(Exercise prompt) Among the lines below, take the one holding "44: (364, 217)", the one holding "55: (63, 48)", and all lines between them. Set them down exactly.

Point tracking data:

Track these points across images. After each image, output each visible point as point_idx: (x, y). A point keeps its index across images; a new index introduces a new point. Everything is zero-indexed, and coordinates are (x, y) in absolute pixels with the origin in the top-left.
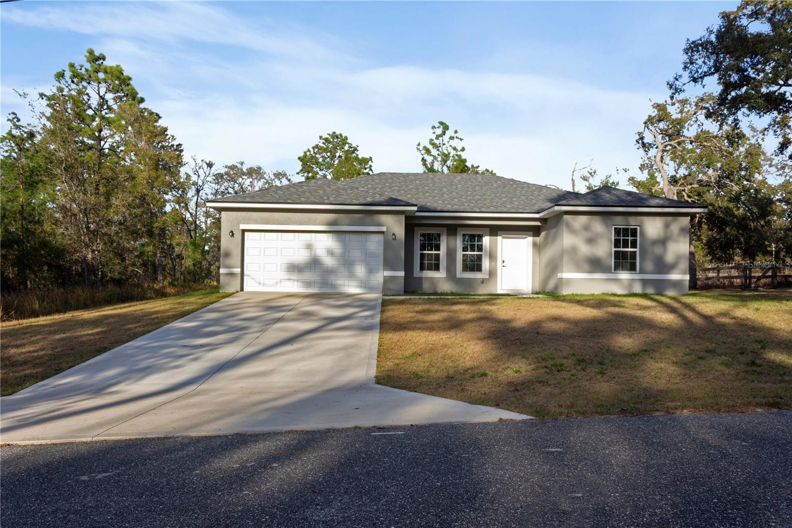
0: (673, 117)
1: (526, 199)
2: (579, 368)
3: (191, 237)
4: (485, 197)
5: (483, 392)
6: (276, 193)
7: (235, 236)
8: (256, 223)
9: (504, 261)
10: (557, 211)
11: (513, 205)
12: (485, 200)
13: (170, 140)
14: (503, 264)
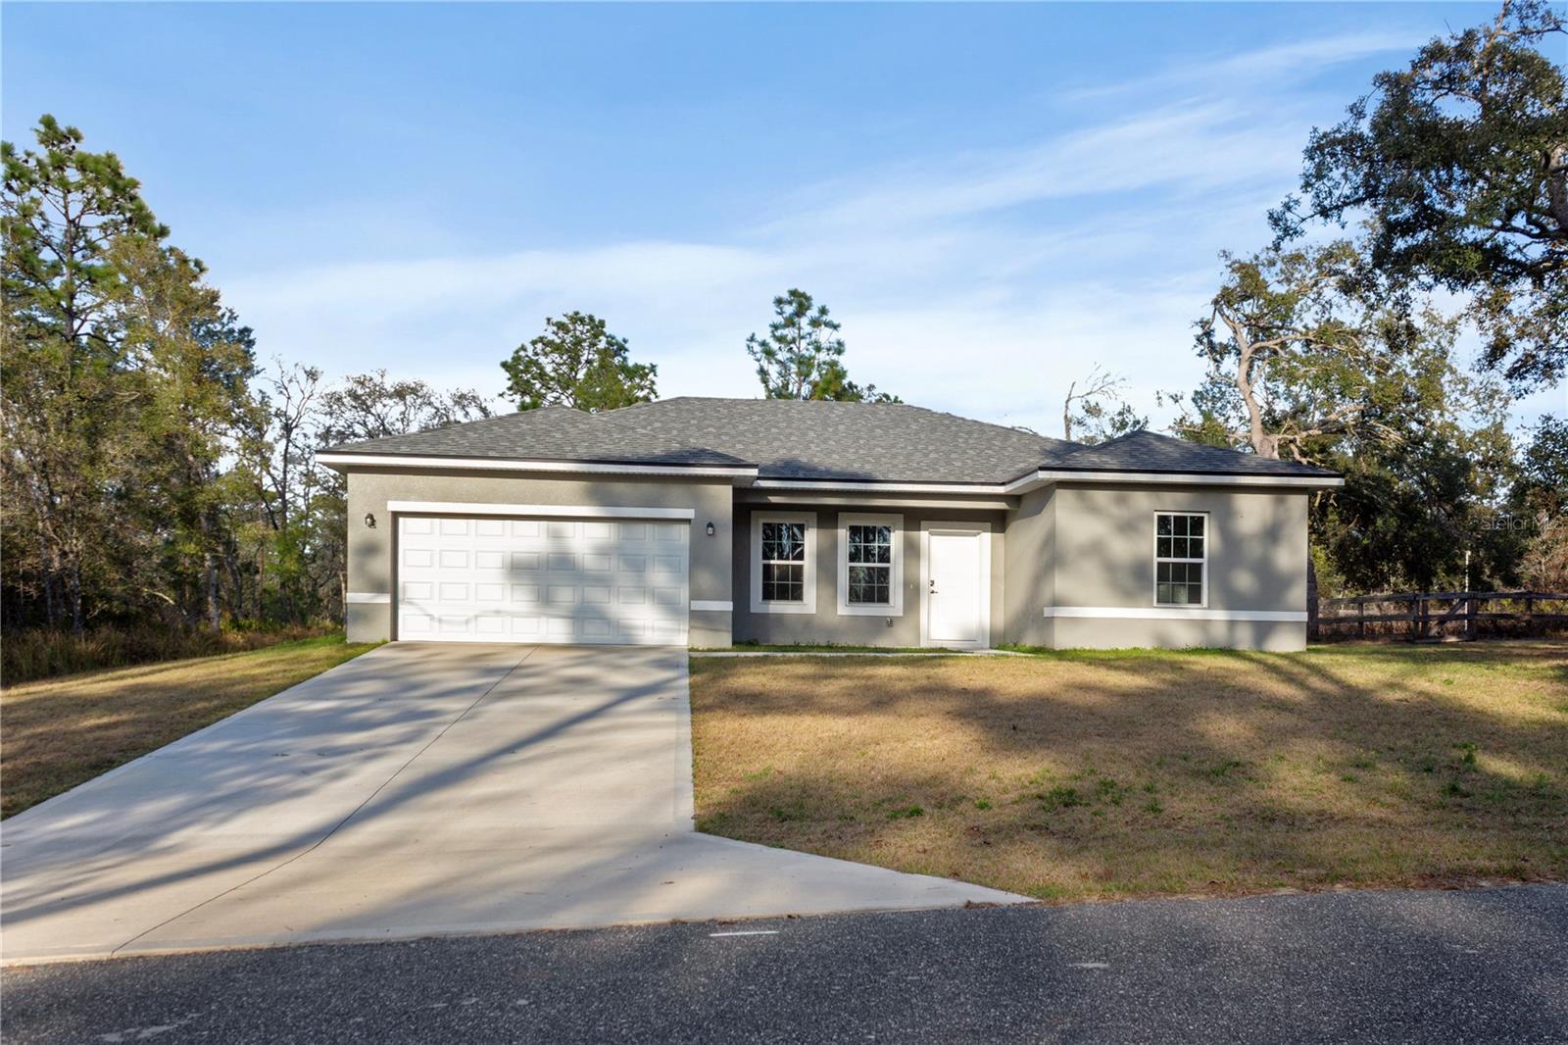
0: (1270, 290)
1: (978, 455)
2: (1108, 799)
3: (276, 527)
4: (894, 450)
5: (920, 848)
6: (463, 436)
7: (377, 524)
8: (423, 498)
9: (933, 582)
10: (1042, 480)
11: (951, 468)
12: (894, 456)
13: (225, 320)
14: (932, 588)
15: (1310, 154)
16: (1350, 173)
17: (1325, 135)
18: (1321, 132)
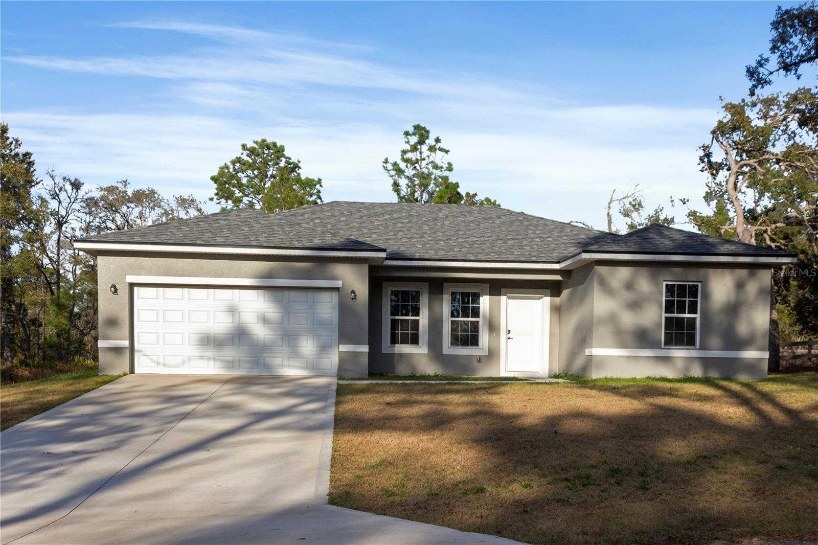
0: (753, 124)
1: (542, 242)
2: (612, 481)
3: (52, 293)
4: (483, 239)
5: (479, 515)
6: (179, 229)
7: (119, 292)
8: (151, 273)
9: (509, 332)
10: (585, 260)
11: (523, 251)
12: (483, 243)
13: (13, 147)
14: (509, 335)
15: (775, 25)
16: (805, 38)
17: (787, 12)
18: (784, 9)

--

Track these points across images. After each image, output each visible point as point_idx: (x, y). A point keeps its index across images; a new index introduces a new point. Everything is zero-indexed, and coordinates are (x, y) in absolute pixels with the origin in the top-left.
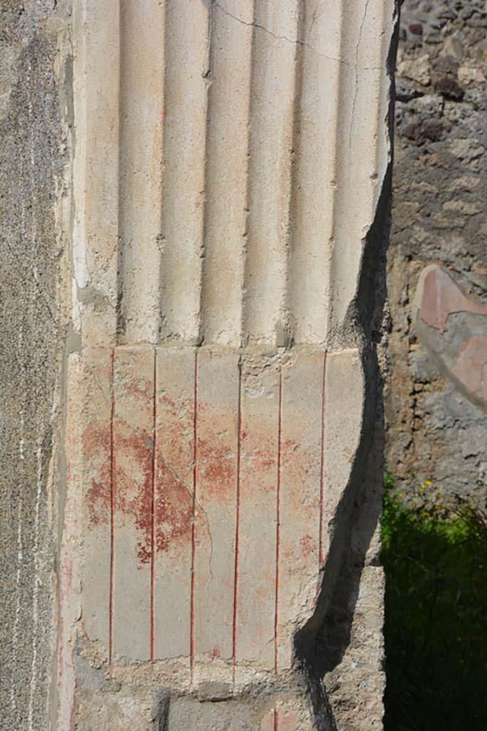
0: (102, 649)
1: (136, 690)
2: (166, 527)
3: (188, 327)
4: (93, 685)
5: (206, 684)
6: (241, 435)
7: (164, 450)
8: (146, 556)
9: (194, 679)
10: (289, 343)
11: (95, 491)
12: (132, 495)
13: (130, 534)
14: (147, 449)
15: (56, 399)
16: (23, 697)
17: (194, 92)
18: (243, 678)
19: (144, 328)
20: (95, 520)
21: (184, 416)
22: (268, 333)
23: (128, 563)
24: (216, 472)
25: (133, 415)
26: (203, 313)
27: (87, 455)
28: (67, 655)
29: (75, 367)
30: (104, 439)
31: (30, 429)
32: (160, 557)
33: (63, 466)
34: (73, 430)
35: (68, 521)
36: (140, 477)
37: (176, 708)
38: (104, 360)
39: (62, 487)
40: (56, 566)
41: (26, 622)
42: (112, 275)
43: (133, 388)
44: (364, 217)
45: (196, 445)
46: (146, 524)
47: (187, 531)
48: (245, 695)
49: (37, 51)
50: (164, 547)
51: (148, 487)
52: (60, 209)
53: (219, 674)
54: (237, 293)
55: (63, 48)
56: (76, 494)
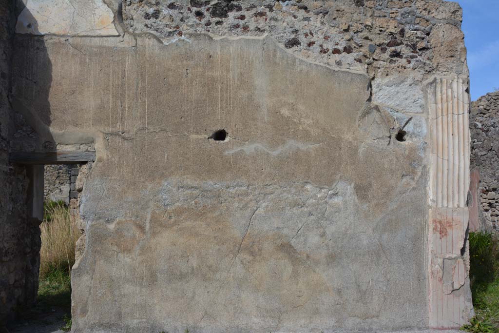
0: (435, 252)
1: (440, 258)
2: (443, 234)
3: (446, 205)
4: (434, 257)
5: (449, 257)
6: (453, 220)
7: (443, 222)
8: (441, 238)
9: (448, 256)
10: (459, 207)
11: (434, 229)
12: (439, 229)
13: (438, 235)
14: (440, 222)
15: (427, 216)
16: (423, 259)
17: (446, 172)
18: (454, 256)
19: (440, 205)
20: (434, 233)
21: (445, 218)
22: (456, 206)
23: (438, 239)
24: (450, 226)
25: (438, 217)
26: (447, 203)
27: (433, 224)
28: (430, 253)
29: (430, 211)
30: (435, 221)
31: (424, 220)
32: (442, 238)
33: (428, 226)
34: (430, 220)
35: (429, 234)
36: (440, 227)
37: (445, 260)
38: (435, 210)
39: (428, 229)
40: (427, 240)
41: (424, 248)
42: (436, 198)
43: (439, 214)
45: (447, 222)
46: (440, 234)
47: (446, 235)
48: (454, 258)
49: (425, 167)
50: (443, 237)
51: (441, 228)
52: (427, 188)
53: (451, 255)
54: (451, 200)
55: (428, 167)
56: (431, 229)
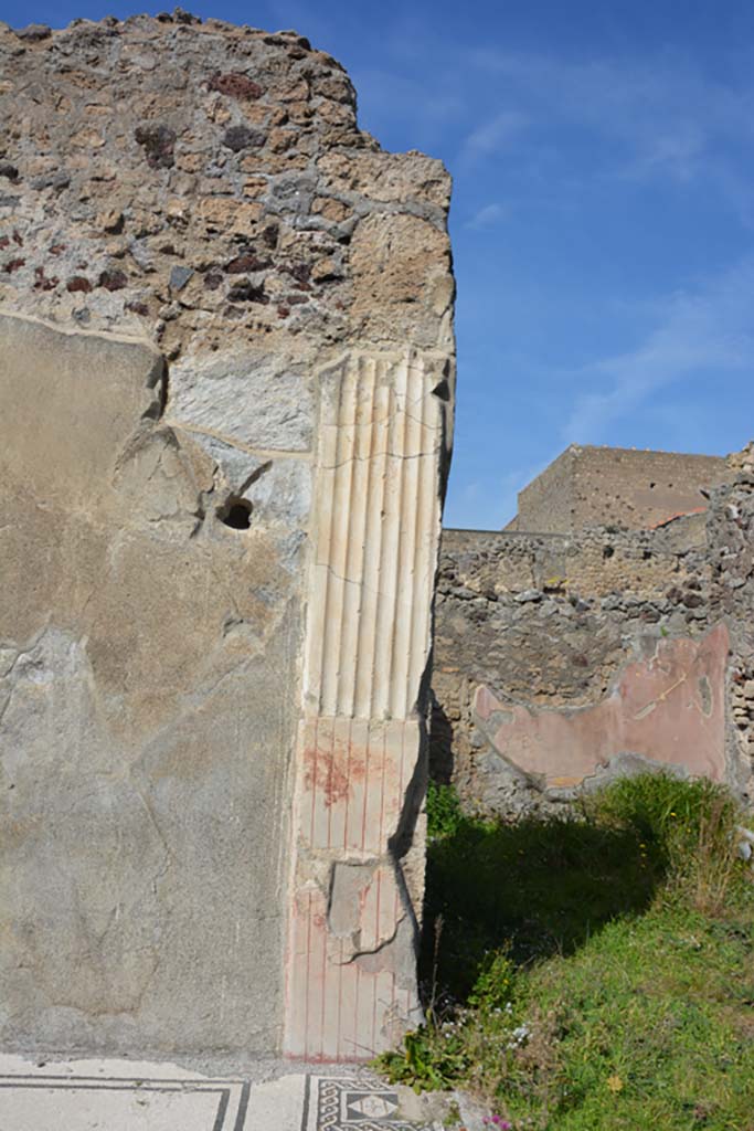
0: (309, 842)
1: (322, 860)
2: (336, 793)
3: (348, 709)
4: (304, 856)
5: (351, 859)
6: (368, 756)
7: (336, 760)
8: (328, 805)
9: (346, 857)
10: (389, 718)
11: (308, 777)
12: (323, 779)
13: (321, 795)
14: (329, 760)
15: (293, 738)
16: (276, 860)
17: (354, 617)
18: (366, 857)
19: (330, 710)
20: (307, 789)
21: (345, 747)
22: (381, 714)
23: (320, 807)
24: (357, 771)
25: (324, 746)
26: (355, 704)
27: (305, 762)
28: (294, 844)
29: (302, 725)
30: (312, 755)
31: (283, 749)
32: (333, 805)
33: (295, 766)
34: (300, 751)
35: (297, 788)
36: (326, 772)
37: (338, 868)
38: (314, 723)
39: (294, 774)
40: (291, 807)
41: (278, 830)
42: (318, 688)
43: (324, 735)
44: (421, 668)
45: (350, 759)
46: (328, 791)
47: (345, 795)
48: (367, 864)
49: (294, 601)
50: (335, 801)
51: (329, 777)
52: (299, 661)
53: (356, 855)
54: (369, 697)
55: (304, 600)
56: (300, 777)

(Expected output)
44: (364, 217)
45: (196, 445)
46: (146, 524)
47: (187, 531)
48: (245, 695)
49: (37, 51)
50: (164, 547)
51: (148, 487)
52: (60, 209)
53: (219, 674)
54: (237, 293)
55: (63, 48)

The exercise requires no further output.